■ DESCRIPTION OF THE TASK
Output the lines below exactly, please, from the first line until the line with "nose: (144, 190)", counting both.

╭──

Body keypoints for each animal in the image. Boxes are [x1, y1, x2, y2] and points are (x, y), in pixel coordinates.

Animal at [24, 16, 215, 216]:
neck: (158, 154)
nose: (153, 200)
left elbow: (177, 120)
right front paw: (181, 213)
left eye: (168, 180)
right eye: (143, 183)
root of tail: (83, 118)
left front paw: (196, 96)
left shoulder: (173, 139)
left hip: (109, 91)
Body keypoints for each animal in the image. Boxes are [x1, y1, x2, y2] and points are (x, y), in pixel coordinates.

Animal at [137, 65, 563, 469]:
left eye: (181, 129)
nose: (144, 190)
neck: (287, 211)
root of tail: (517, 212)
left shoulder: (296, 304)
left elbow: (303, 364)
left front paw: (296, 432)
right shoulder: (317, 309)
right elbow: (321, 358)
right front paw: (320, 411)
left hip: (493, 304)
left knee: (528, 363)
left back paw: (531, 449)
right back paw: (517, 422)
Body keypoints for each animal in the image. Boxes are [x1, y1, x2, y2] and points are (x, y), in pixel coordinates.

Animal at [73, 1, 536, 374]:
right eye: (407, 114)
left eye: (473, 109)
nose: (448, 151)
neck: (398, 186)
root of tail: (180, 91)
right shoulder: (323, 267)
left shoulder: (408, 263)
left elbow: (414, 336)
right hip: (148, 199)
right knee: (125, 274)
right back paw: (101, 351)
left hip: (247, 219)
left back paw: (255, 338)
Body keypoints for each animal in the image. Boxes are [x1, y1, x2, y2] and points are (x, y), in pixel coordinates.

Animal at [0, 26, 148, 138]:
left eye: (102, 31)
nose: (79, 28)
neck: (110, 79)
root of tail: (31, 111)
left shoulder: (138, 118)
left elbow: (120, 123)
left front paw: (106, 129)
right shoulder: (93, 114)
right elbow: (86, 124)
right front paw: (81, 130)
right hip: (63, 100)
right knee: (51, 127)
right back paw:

╰──

■ EXERCISE RESPONSE
Body keypoints for each animal in the image. Boxes are [x1, y1, x2, y2] and points are (x, y), in pixel coordinates.

Animal at [24, 16, 215, 216]:
neck: (158, 154)
nose: (153, 200)
left elbow: (177, 120)
right front paw: (181, 213)
left eye: (168, 180)
right eye: (143, 183)
root of tail: (83, 118)
left front paw: (196, 96)
left shoulder: (173, 139)
left hip: (109, 91)
Body keypoints for each animal in the image. Boxes are [x1, y1, x2, y2] and points are (x, y), in pixel coordinates.

Animal at [137, 65, 563, 469]:
left eye: (181, 129)
nose: (144, 190)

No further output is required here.